WASHINGTON (AP) — With an emphasis on defense, Paul George, Roy Hibbert and the rest of the Indiana Pacers are suddenly performing the way they did at the start of the season.
And they don't care how ugly the product might look. Playing precisely the way they did to earn the No. 1 seed — before a late-season swoon — the Pacers held the Wizards to a franchise-low scoring total Friday night to win 85-63 and take a 2-1 lead in the Eastern Conference semifinal series.
"Listen, we don't worry about if we're looking good for TV. The other teams can do that, can fill that void with fancy basketball. We don't worry about that," Indiana forward David West said. "We're OK with this. We can win games in the 80s."
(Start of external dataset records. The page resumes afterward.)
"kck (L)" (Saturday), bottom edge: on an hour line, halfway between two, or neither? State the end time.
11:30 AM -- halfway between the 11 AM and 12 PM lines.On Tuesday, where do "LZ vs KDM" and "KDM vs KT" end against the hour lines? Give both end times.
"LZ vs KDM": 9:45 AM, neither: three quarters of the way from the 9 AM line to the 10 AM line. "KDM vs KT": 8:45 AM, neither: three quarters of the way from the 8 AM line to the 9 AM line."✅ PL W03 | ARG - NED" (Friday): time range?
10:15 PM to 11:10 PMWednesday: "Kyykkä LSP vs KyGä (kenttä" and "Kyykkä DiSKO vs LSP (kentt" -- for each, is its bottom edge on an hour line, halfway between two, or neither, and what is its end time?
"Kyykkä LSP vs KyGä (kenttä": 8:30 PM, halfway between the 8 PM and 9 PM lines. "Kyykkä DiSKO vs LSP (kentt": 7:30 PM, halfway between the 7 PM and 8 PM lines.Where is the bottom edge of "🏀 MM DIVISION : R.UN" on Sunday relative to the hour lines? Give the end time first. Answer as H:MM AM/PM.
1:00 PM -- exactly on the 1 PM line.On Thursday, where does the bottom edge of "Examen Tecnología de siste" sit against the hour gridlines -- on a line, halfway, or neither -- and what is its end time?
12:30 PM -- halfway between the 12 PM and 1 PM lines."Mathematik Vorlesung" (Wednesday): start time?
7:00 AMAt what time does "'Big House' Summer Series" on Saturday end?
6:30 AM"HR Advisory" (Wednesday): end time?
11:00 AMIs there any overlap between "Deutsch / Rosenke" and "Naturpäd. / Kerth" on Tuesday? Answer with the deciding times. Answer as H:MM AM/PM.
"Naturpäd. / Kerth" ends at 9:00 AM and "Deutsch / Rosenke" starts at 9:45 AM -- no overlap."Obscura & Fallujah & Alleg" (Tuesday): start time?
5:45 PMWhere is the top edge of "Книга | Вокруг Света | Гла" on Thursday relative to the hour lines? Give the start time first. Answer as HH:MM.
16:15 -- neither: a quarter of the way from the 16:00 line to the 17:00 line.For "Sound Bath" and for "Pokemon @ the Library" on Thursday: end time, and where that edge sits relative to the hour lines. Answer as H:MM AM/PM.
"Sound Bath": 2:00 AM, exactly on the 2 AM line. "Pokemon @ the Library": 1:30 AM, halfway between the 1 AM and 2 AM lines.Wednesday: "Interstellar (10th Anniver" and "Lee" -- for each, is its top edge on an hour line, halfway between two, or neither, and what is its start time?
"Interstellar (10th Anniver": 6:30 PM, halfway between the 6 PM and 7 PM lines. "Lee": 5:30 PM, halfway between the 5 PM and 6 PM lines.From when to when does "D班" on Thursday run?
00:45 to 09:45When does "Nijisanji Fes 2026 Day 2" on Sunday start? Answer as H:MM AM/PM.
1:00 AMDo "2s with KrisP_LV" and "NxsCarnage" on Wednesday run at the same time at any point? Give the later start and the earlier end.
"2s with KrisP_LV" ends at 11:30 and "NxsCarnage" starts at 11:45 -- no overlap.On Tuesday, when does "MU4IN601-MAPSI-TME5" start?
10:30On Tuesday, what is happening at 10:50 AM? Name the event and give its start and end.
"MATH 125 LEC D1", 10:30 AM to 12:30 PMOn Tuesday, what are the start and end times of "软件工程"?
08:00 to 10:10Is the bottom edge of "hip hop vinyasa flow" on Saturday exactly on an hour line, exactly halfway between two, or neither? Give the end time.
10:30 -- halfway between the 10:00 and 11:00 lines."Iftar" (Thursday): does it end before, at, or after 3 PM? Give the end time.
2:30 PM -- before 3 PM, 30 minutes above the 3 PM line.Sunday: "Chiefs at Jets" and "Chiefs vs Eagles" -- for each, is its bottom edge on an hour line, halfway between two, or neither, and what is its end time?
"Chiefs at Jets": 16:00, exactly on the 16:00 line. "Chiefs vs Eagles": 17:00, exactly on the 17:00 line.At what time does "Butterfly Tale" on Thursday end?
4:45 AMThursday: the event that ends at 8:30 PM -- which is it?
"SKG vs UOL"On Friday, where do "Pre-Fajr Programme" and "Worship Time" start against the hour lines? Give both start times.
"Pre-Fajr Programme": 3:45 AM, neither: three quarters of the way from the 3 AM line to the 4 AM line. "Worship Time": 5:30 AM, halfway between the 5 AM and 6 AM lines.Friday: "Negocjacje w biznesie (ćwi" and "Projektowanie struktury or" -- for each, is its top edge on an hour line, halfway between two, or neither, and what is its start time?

Set aside George's 23 points, and neither team looked good on offense. Not at all. It was 17-all after the first quarter, and the Pacers led 34-33 at halftime, only the 13th time teams combined for 67 or fewer points in a playoff game in the shot-clock era, according to STATS.
After allowing 102 points in Washington's Game 1 victory, Indiana has won two in a row, including holding the Wizards to 82 in Game 2. Game 4 in the best-of-seven series is Sunday night in Washington.
"This was probably the ugliest game of the postseason thus far. This is our style of basketball," said George, who helped limit Bradley Beal to 6-for-19 shooting. "That's what we do. Whether you like it or not, are a fan of watching our games or not, defense is what we hang our hats on."
Washington made only 24 field goals, a team postseason worst, on 73 attempts, 32.9 percent. That included 4 of 16 on 3s, and it didn't get much better on free throws, where the Wizards were 11 of 21. "A clunker," Wizards coach Randy Wittman called it.
The Wizards never had scored fewer than 75 points in a playoff game — the previous low came in a first-round series-ending victory against Chicago 1½ weeks ago — or fewer than 64 in a regular-season game. The 63 points also matched the fourth-lowest total by any club since 1954-55, according to STATS.
"They took us out of our comfort zone offensively," Wizards forward Drew Gooden said. "We were overly confident. ... This is a humbling experience for us." So much for the bandwagon-hopping in Washington. There were boos on occasion, and most of the fans started heading to the exits after George's 3 with 3½ minutes left made it 75-58.
The 7-foot-2 Hibbert was again a factor for Indiana at both ends, coming up with three blocks and forcing Washington's players to alter other shots. He also contributed 14 points and five rebounds. Before tip-off Friday, Pacers coach Frank Vogel was asked if he sensed which version of Hibbert would show up — the zero-point, zero-rebound disaster of Game 1 or the 28-point, nine-rebound dominator of Game 2.
Vogel's reply, offered with a smile: "Probably somewhere in the middle of Game 1 and Game 2." Turned out to be exactly right. "In the past two games," George said about the All-Star center, "he's been great at just defending our basket."
Beal's perspective? "I'm 6-3, 6-4. He's 7-2," Beal said. "So you do the math." John Wall, Washington's point guard, had five turnovers in his previous four games, but he had seven Friday, to go along with 15 points and six assists. Trevor Ariza had 12 points, but zero in the second half. Marcin Gortat scored four points one game after having 21. And Nene had eight points on 3-of-14 shooting and only three rebounds.
"John's got to go out and play aggressive," Wittman said. "I thought he had some indecision in transition — 'Do I go? Do I don't go?' — which gets you caught up in the air and some turnovers that way."
Washington's woes shouldn't have been too surprising, given that the Pacers ranked No. 2 in the 30-team NBA in team defense during the regular season, allowing only 92.3 points per game. Not only that, but Washington's two lowest-scoring games all season — 66 points in one, 73 in the other — came in losses to Indiana.
And now that version of the Pacers might be back. "It feels like it," George said. "Gradually, we're taking baby steps." NOTES: Pacers F Luis Scola was called for a technical foul for shoving Martell Webster in the back as the ball went out of bounds early in the second quarter. ... NBA Commissioner Adam Silver attended the game.